Cllr Andrew Waller, Executive Member for Planning at City of York Council, said: “It’s really important that we have appropriate scrutiny at a local level for the emerging Waste and Minerals Plan position. This is particularly the case for forms of development such as ‘fracking’, which have the potential to give rise to adverse impact on local communities and create environmental problems.
“We believe the planning process and the draft Mineral and Waste Joint Plan already provides a well-established regulatory system for giving proper and public input to planning issues associated with shale gas (fracking), including the right to appeal for any applicant who wishes to challenge decisions made by the council.

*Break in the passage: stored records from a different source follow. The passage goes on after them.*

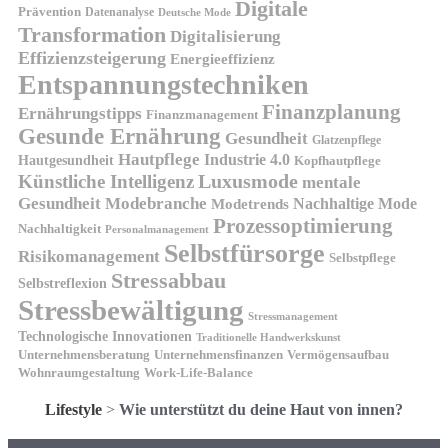
Digitale
Prävention
Datenanalyse
Deutsche Mode
Transformation
Digitalisierung
Effizienzsteigerung
Energieeffizienz
Entspannungstechniken
Finanzplanung
Ernährungstipps
Finanzmanagement
Gesunde Ernährung
Gesundheit
Glatzenpflege
Hautpflege
Industrie 4.0
Hautgesundheit
Kopfhautpflege
Luxusmode
Künstliche Intelligenz
mentale
Gesundheit
Modebranche
Nachhaltige Mode
Modetrends
Prozessoptimierung
Nachhaltigkeit
Personalmanagement
Selbstfürsorge
Risikomanagement
Selbstpflege
Stressabbau
Selbstreflexion
Stressbewältigung
Stressmanagement
Technologische Innovationen
Traditionelle Handwerkskunst
Unternehmensberatung
Unternehmensfinanzen
Vermögensaufbau
Wohnraumgestaltung
Work-Life-Balance
Lifestyle
>
Wie unterstützt du deine Haut von innen?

“Given the contentious nature of fracking, local communities should be able to feedback on whether this type of development takes place, so we encourage everyone to have their say on what happens in the area where they live through this consultation. We must have the ability to protect York’s historic character, its special setting and proposed green belt. Progressing the plan is an integral part of how we will do this. It will ensure we have the planning policies in place for minerals and waste development until 2030.”
Rob Smith, Senior Minerals Planner at the North York Moors National Park Authority, said: “The progress made on the minerals and waste plan is welcomed. When finalised, the new plan will complement the recently adopted local plan for the North York Moors National Park, helping to ensure that our local communities, visitors and the special qualities of the National Park are given careful protection from any harmful effects of minerals and waste development.”

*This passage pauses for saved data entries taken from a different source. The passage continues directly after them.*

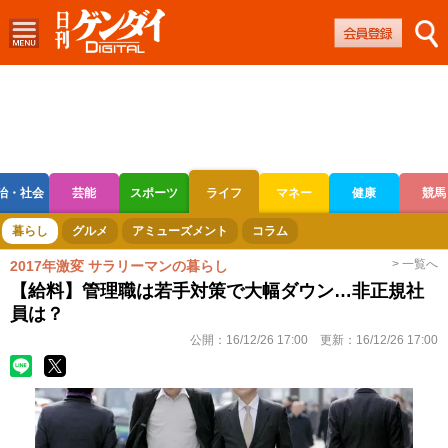
治・社会
芸能
スポーツ
ライフ
マネー
健康
競馬
ボートレース
競輪
オートレース
暮らし
グルメ
アミューズメント
コラム
> 一覧へ
2017年激変 サラリーマンの暮らし
【給料】管理職は若手対策で大幅ダウン…非正規社
員は？
公開：
16/12/26 17:00
更新：
16/12/26 17:00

This engagement on proposed main modifications to the plan, which begins on 21 July, is not an opportunity to repeat previous representations or to raise new issues. Comments should relate solely to whether the proposed main modifications comply with legal requirements and soundness, that is whether they have been positively prepared, and are justified, effective and consistent with national policy.
Everyone who has made representations in the past – from parish councils to environmental organisations, the minerals and waste industry and individuals – will be contacted and invited to comment on the main modifications. More information about the Minerals and waste joint plan examination.
All responses must be received by 5pm on Wednesday, 15 September, 2021.
This will be the final stage of consultation. All duly made comments received will be forwarded to the Inspector, who will take them into account when writing her report. Subject to the Inspector’s report, the final stage will be the adoption of the plan as an official policy document, which could happen before the end of this year.